Start of Block

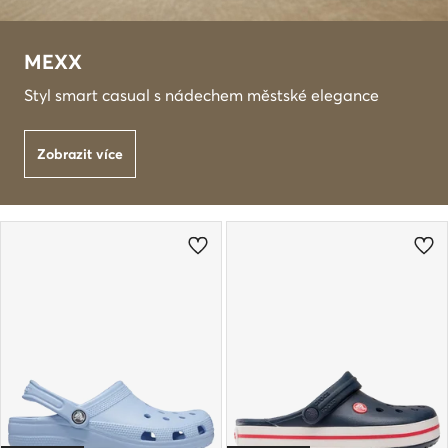
MEXX
Styl smart casual s nádechem městské elegance
Zobrazit více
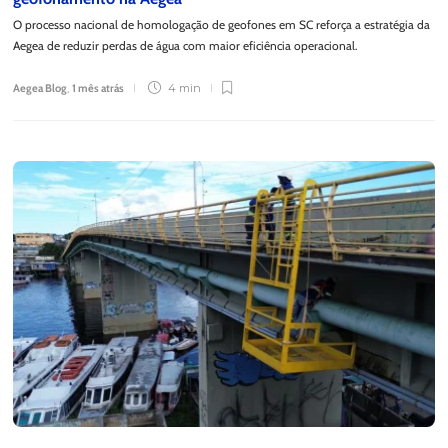
O processo nacional de homologação de geofones em SC reforça a estratégia da
Aegea de reduzir perdas de água com maior eficiência operacional.
Aegea Blog
,
1 mês atrás
4 min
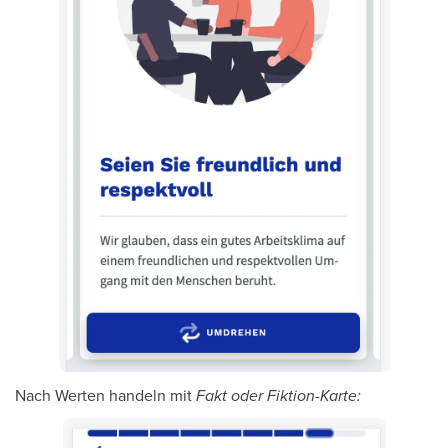
Nach Werten handeln mit
Fakt oder Fiktion-Karte:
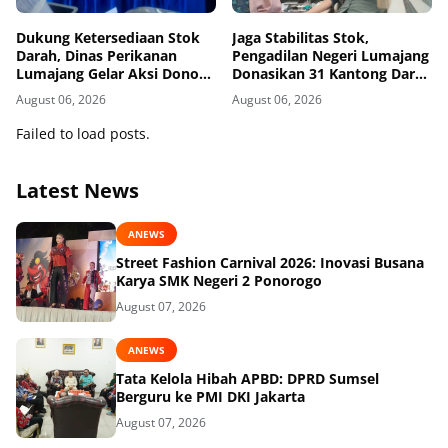
Dukung Ketersediaan Stok
Jaga Stabilitas Stok,
Darah, Dinas Perikanan
Pengadilan Negeri Lumajang
Lumajang Gelar Aksi Donor
Donasikan 31 Kantong Darah
Darah
Melalui PMI
August 06, 2026
August 06, 2026
Failed to load posts.
Latest News
ANEWS
Street Fashion Carnival 2026: Inovasi Busana
Karya SMK Negeri 2 Ponorogo
August 07, 2026
ANEWS
Tata Kelola Hibah APBD: DPRD Sumsel
Berguru ke PMI DKI Jakarta
August 07, 2026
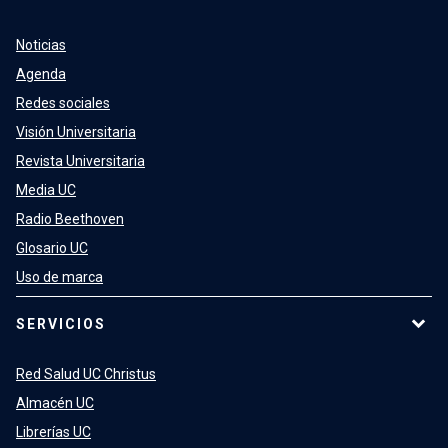
Noticias
Agenda
Redes sociales
Visión Universitaria
Revista Universitaria
Media UC
Radio Beethoven
Glosario UC
Uso de marca
SERVICIOS
Red Salud UC Christus
Almacén UC
Librerías UC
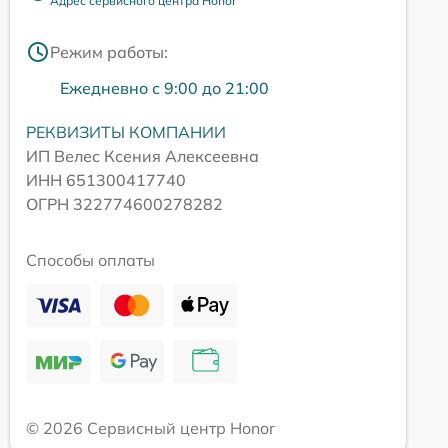
Адрес сервисного центра Honor
Режим работы:
Ежедневно с 9:00 до 21:00
РЕКВИЗИТЫ КОМПАНИИ
ИП Велес Ксения Алексеевна
ИНН 651300417740
ОГРН 322774600278282
Способы оплаты
© 2026 Сервисный центр Honor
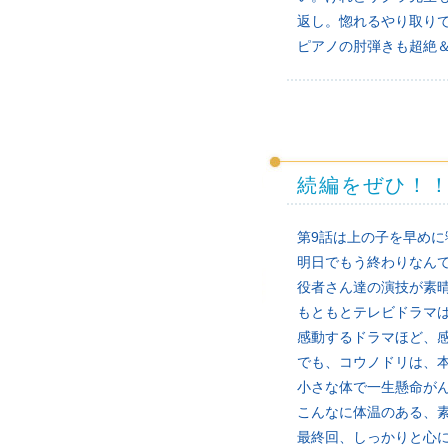
返し。惚れるやり取り
ピアノの肘弾きも超絶
続編をぜひ！
第9話は上の子を早め
明日でもう終わりなん
役者さん達の演技が素
もともとテレビドラマ
感動するドラマほど、
でも、コウノドリは、
小さな体で一生懸命が
こんなに体温のある、
最終回、しっかりと心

End of Block

WHAT TO WORK ON:
Please restate word for word each line from the one containing "Visión Universitaria" to the end of the data above, without the pictures.

EXPECTED ANSWER:
Visión Universitaria
Revista Universitaria
Media UC
Radio Beethoven
Glosario UC
Uso de marca
SERVICIOS
Red Salud UC Christus
Almacén UC
Librerías UC
Адрес сервисного центра Honor
Режим работы:
Ежедневно с 9:00 до 21:00
РЕКВИЗИТЫ КОМПАНИИ
ИП Велес Ксения Алексеевна
ИНН 651300417740
ОГРН 322774600278282
Способы оплаты
© 2026 Сервисный центр Honor
返し。惚れるやり取り
ピアノの肘弾きも超絶
続編をぜひ！
第9話は上の子を早め
明日でもう終わりなん
役者さん達の演技が素
もともとテレビドラマ
感動するドラマほど、
でも、コウノドリは、
小さな体で一生懸命が
こんなに体温のある、
最終回、しっかりと心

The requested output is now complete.